Tasks to carry out:
a: Reproduce the stretch of the post about TIFFWriteEncodedTile() space overhead from "Why it happens." through "inside libtiff code.".
b: In the post about TIFFWriteEncodedTile() space overhead, what file size does the writer expect, and what size do they actually get?
c: Continue the post about TIFFWriteEncodedTile() space overhead from the point where it stops.

Page excerpt:

********************

2005.10.24 16:51 "[Tiff] TIFFWriteEncodedTile() space overhead", by Шебеко Евгений

2005.10.24 16:51 "[Tiff] TIFFWriteEncodedTile() space overhead", by Шебеко Евгений

Hello.

I write uncompressed RGB image using TIFFWriteEncodedTile() And I get mostly double space overhead in result tiff file. If keep in mind that file should be 800MB but I get 1600MB it is a subject to think.

Why it happens.

I write same tile twice. And I think it's normal. I have at one time one part of tile and in other time another part of the tile. So I should call TIFFWriteEncodedTile() twice for a same tile.

Looking inside libtiff code.

tsize_t
TIFFWriteEncodedTile(TIFF* tif, ttile_t tile, tdata_t data, tsize_t cc)
{
  ...

        // it is the source of my problems
        if( td->td_stripbytecount[tile] > 0 )
        {
            /* if we are writing over existing tiles, zero length. */
            td->td_stripbytecount[tile] = 0;

            /* this forces TIFFAppendToStrip() to do a seek */
            tif->tif_curoff = 0;
        }
  ...
}

This is a question. Why I need to seek a new space for my tile if the actual size of tile not changed?

Then looking at the function that actually write tile to disk

static int
TIFFAppendToStrip(TIFF* tif, tstrip_t strip, tidata_t data, tsize_t cc)
{
  ...
  //now tif->tif_curoff is 0 and we need to seek a new space
  if (td->td_stripoffset[strip] == 0 || tif->tif_curoff == 0) {
  ....
    if (td->td_stripoffset[strip] != 0) {
       /*

       * Prevent overlapping of the data chunks. We need
       * this to enable in place updating of the compressed
       * images. Larger blocks will be moved at the end of
       * the file without any optimization of the spare
       * space, so such scheme is not too much effective.

********************

Excerpted records:
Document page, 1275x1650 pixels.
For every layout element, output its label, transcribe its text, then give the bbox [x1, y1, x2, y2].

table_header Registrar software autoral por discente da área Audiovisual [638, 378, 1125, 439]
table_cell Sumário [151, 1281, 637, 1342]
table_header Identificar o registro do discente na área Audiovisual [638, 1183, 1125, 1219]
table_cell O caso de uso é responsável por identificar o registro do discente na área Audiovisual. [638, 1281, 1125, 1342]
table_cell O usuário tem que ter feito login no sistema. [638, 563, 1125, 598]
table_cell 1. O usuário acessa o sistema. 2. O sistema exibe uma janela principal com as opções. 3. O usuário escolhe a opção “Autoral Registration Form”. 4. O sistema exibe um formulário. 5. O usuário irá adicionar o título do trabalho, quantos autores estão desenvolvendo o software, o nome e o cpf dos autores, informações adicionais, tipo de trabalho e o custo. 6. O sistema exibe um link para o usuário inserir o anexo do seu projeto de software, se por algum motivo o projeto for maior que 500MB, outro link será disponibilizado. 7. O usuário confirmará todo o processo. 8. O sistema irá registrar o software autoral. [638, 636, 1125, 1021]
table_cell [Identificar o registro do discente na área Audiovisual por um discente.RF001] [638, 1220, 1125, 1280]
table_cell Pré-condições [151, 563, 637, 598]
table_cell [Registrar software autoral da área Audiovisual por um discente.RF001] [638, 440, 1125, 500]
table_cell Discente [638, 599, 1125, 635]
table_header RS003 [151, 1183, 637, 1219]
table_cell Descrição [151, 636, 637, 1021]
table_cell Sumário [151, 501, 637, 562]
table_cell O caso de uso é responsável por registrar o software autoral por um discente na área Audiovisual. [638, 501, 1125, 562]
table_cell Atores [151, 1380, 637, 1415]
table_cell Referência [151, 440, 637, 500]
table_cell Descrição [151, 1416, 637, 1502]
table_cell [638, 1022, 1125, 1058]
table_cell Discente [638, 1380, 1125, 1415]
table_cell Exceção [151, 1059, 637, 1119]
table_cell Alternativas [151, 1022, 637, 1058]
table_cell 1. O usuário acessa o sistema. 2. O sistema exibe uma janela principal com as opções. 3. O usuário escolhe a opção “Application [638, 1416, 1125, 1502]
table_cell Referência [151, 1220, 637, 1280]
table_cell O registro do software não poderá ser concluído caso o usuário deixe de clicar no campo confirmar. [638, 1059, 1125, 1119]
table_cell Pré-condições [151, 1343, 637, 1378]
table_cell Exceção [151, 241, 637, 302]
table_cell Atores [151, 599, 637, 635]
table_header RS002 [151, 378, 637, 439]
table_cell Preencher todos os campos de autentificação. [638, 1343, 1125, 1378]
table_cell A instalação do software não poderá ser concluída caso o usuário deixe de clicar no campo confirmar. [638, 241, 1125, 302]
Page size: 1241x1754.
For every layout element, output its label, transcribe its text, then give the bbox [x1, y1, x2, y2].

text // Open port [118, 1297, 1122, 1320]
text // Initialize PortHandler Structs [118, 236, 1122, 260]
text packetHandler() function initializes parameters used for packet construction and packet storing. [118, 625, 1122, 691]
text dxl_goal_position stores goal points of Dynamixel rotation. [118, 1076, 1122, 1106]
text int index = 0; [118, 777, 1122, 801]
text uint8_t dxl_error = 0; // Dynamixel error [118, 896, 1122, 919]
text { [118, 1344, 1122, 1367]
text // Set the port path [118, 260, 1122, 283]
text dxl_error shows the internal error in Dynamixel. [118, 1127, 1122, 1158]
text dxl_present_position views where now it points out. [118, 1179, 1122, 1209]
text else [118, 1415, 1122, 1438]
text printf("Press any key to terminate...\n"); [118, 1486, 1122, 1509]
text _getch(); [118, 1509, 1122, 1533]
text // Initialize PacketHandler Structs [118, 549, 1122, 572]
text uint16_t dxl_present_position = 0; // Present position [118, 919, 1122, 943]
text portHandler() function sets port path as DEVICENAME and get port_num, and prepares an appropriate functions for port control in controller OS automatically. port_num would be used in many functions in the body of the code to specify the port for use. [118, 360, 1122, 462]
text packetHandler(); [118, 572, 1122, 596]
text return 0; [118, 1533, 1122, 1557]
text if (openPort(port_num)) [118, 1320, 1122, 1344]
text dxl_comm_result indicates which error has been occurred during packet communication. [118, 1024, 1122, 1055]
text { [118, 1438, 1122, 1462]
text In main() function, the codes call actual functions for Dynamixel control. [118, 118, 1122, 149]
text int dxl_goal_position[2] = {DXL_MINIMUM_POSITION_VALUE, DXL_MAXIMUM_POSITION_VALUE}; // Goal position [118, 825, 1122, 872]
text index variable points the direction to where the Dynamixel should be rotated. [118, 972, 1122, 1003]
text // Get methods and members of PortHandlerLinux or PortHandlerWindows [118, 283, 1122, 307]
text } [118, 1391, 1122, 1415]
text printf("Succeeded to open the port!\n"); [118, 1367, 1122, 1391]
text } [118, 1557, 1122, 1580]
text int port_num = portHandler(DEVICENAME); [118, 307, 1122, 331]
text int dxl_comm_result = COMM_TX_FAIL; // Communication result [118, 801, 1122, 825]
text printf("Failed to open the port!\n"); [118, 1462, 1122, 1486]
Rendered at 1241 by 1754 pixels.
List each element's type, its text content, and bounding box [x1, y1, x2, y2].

********************

Answer set:
a:
Why it happens.

I write same tile twice. And I think it's normal. I have at one time one part of tile and in other time another part of the tile. So I should call TIFFWriteEncodedTile() twice for a same tile.

Looking inside libtiff code.

b: They expect 800MB but get 1600MB.

c:
       */
       if (td->td_stripbytecountsorted) {

          if (strip == td->td_nstrips - 1
              || td->td_stripoffset[strip + 1] <
                 td->td_stripoffset[strip] + cc) {
                 td->td_stripoffset[strip] =
                     TIFFSeekFile(tif, (toff_t)0,
                                        SEEK_END);
                  }
       ....
       }
       ....
}

It is another question. In which conditions
  td->td_stripbytecountsorted flag is set?
And why we try to seek a new place beliving that there is no more data
 between td->td_stripoffset[strip] and td->td_stripoffset[strip + 1]
 ???

It is against the TIFF6 standart, isn't it?

And maybe it could happens. If I write tile in order like this [strip]

[strip+1]
[strip+3]
[strip+1] - tile need more data (go at the end of file)
[strip] -tile need more data. It is [strip+3] inside
         [strip] and [strip+1]. But this algorithm does not detect it.

Buy the way. It is not hard to fix it if first consulting with developers of libtiff library.